CAIRO - A poll by a leading British charity website has found that Muslims top charity givers in the UK, compared with other faiths.
Our data shows many of Britain's Muslim communities are at the forefront of digital giving, driving an increase in zakat donations, Zarine Kharas, chief executive of JustGiving, told The Times.
According to the poll of 4,000, carried out in conjunction with the JustGiving website, Muslims give more to charity than other religious groups.
The poll, announced by The Times on Saturday, found that Muslims who donated to charity last year gave an average of almost £371 each.
The number was compared to an average £270 per person for Jewish donors.
Roman Catholics averaged just over £178, Christians just under £178 and Protestants £202.

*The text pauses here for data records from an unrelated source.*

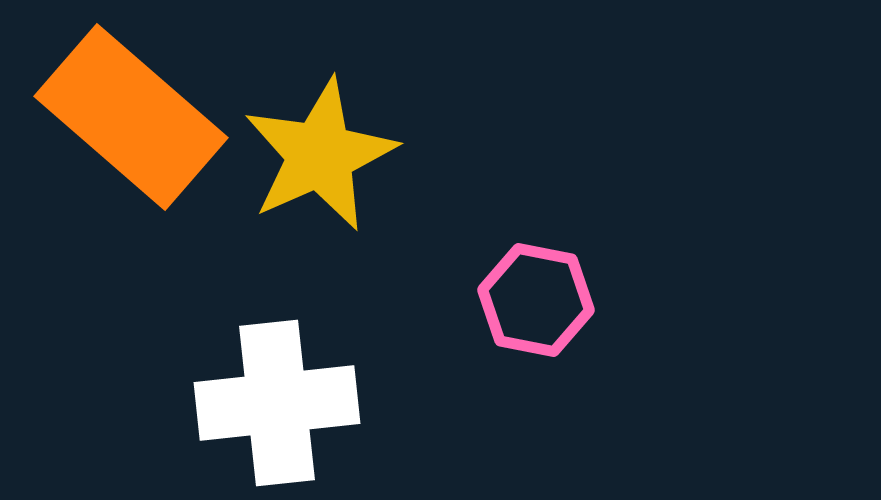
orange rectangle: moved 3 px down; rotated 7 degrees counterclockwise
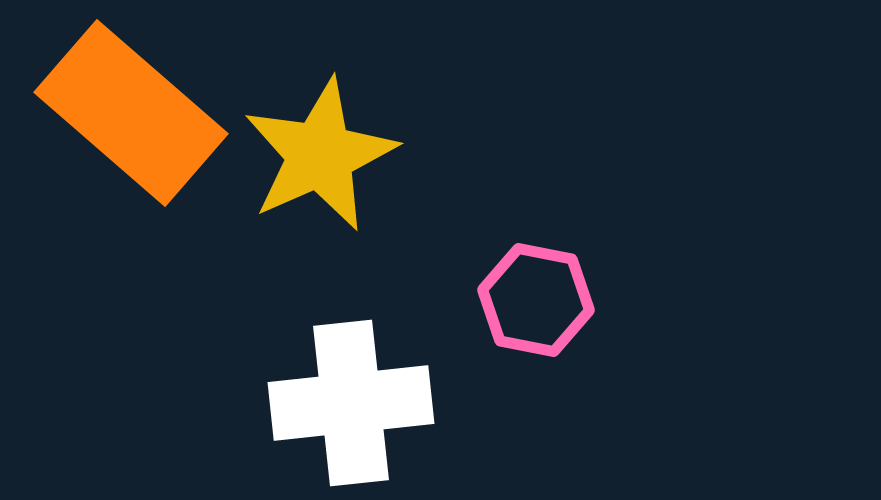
orange rectangle: moved 4 px up
white cross: moved 74 px right
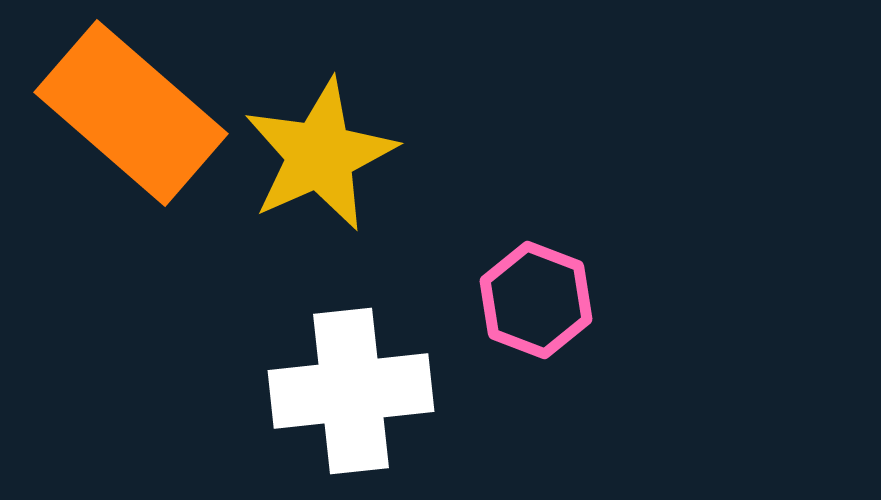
pink hexagon: rotated 10 degrees clockwise
white cross: moved 12 px up
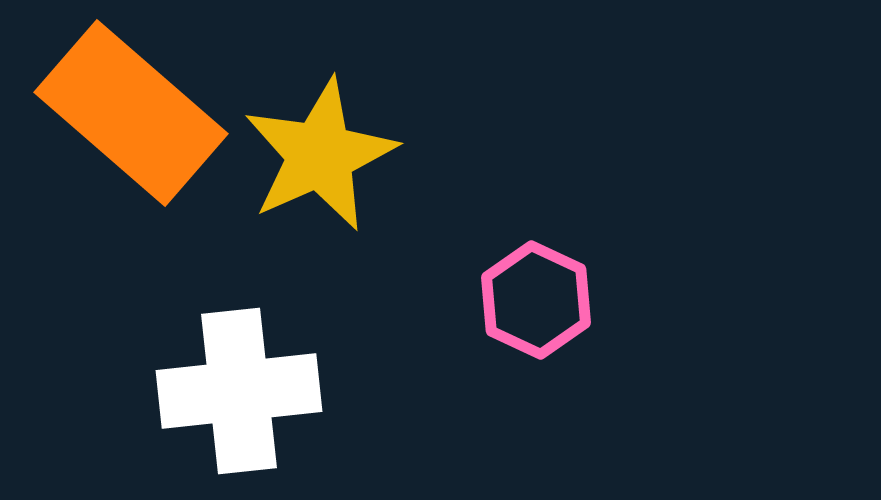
pink hexagon: rotated 4 degrees clockwise
white cross: moved 112 px left
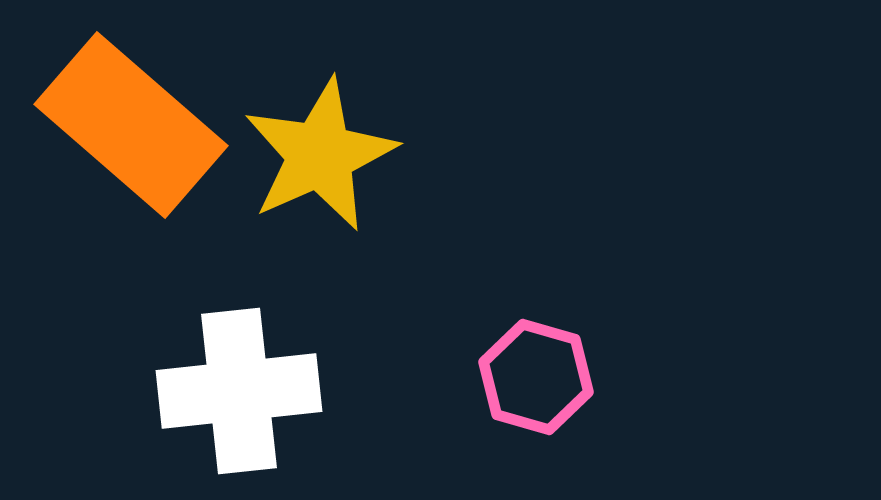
orange rectangle: moved 12 px down
pink hexagon: moved 77 px down; rotated 9 degrees counterclockwise
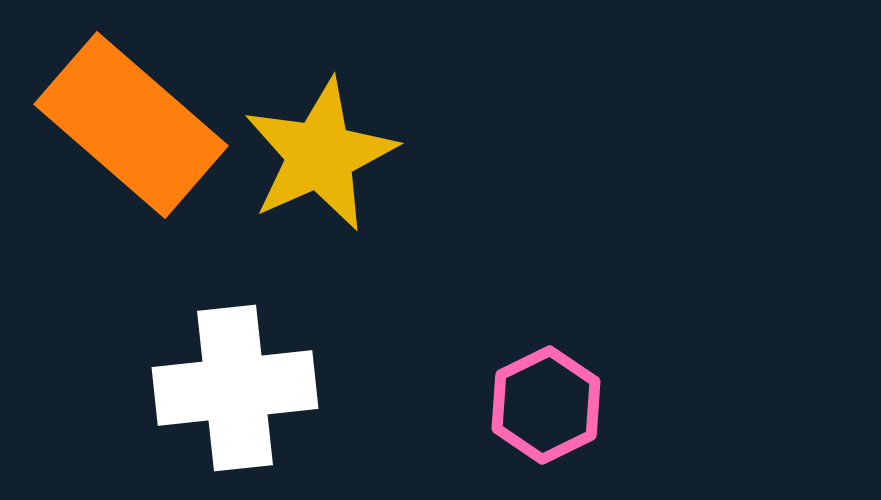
pink hexagon: moved 10 px right, 28 px down; rotated 18 degrees clockwise
white cross: moved 4 px left, 3 px up
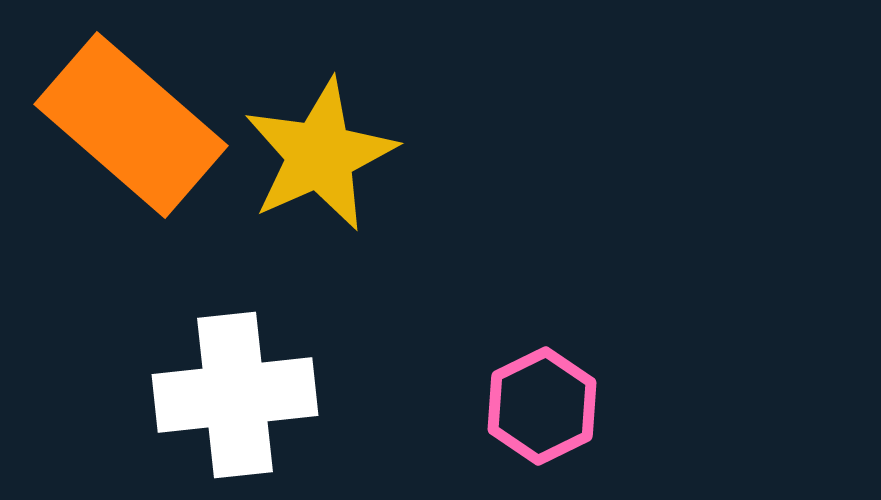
white cross: moved 7 px down
pink hexagon: moved 4 px left, 1 px down
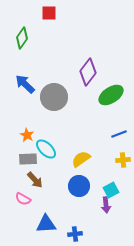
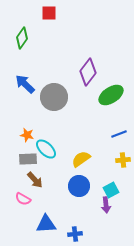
orange star: rotated 16 degrees counterclockwise
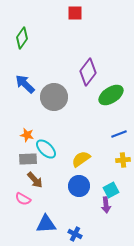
red square: moved 26 px right
blue cross: rotated 32 degrees clockwise
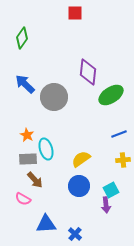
purple diamond: rotated 32 degrees counterclockwise
orange star: rotated 16 degrees clockwise
cyan ellipse: rotated 30 degrees clockwise
blue cross: rotated 16 degrees clockwise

The poll also found that nearly four in 10 atheists did not donate at all, compared to three in ten Muslims, Catholics and other Christians, nearly three in ten Protestants and more than four in ten Jewish people.

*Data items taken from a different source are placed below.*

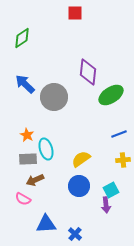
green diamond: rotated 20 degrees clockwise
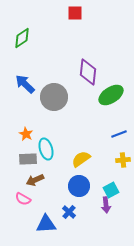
orange star: moved 1 px left, 1 px up
blue cross: moved 6 px left, 22 px up
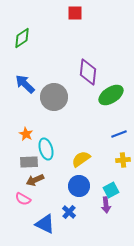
gray rectangle: moved 1 px right, 3 px down
blue triangle: moved 1 px left; rotated 30 degrees clockwise
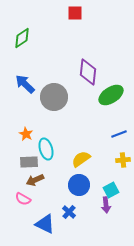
blue circle: moved 1 px up
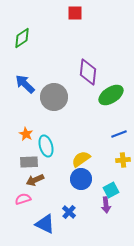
cyan ellipse: moved 3 px up
blue circle: moved 2 px right, 6 px up
pink semicircle: rotated 133 degrees clockwise
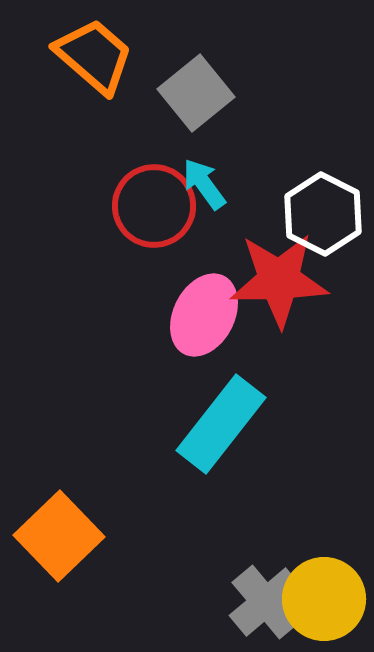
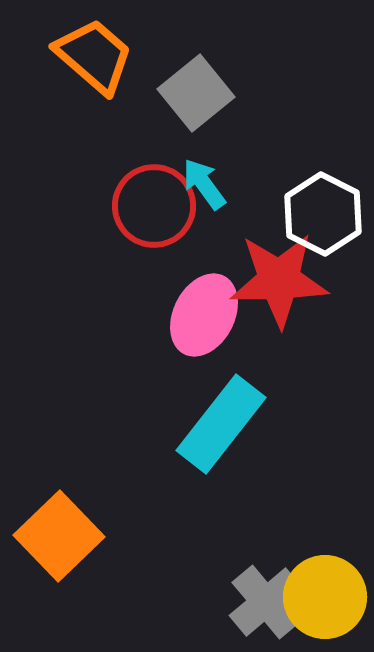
yellow circle: moved 1 px right, 2 px up
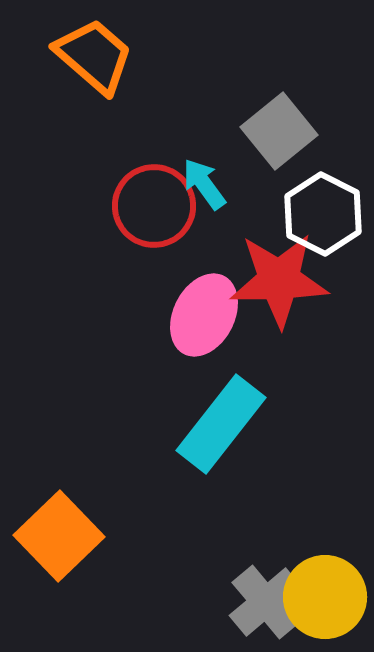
gray square: moved 83 px right, 38 px down
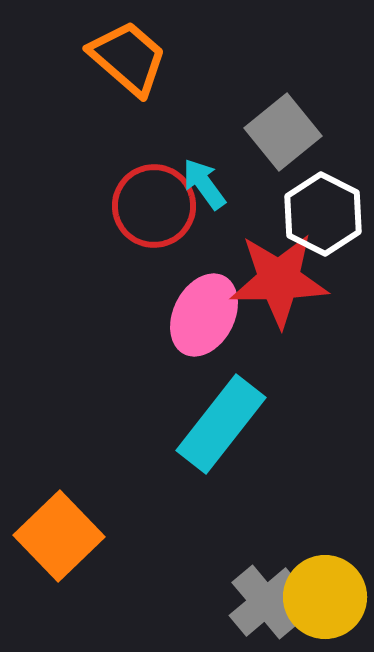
orange trapezoid: moved 34 px right, 2 px down
gray square: moved 4 px right, 1 px down
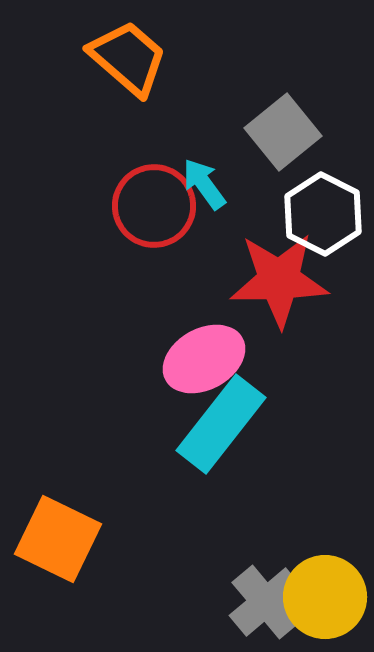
pink ellipse: moved 44 px down; rotated 34 degrees clockwise
orange square: moved 1 px left, 3 px down; rotated 20 degrees counterclockwise
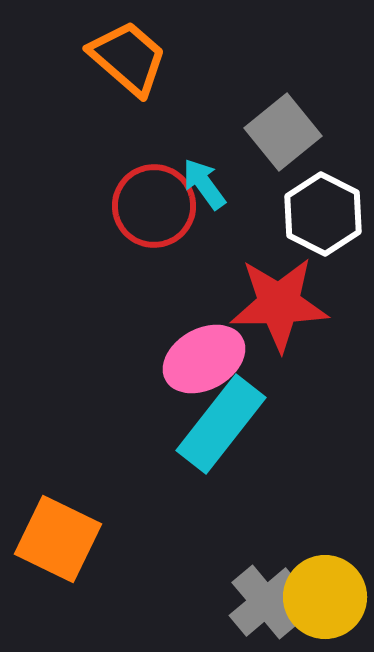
red star: moved 24 px down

JustGiving said a growing number of Muslims were making their charitable donations online.
Muslim donations were directed most to religious charities such as Muslim Aid and Islamic Relief.
But many donations also went to the likes of Cancer Research, Macmillan and the British Heart Foundation.
It highlights the true spirit and reality of Islam in Britain, in caring not just for the community but also humanity at large and supporting national causes," Farooq Murad, secretary general of the Muslim Council of Britain, said.
Britain is home to a Muslim community of nearly 2.7 million.
According to Islamic Shari`ah, a capable Muslim pays 2.5 percent mandatory payment and spend it to help the poor and the needy.
After the holy fasting month of Ramadan, Muslims also give Zakat Al-Fitr, the third pillar of Islam, that is obligatory upon every (capable) Muslim.
The Zakat should be given during the holy fasting month of Ramadan any time but before the `Eid prayer.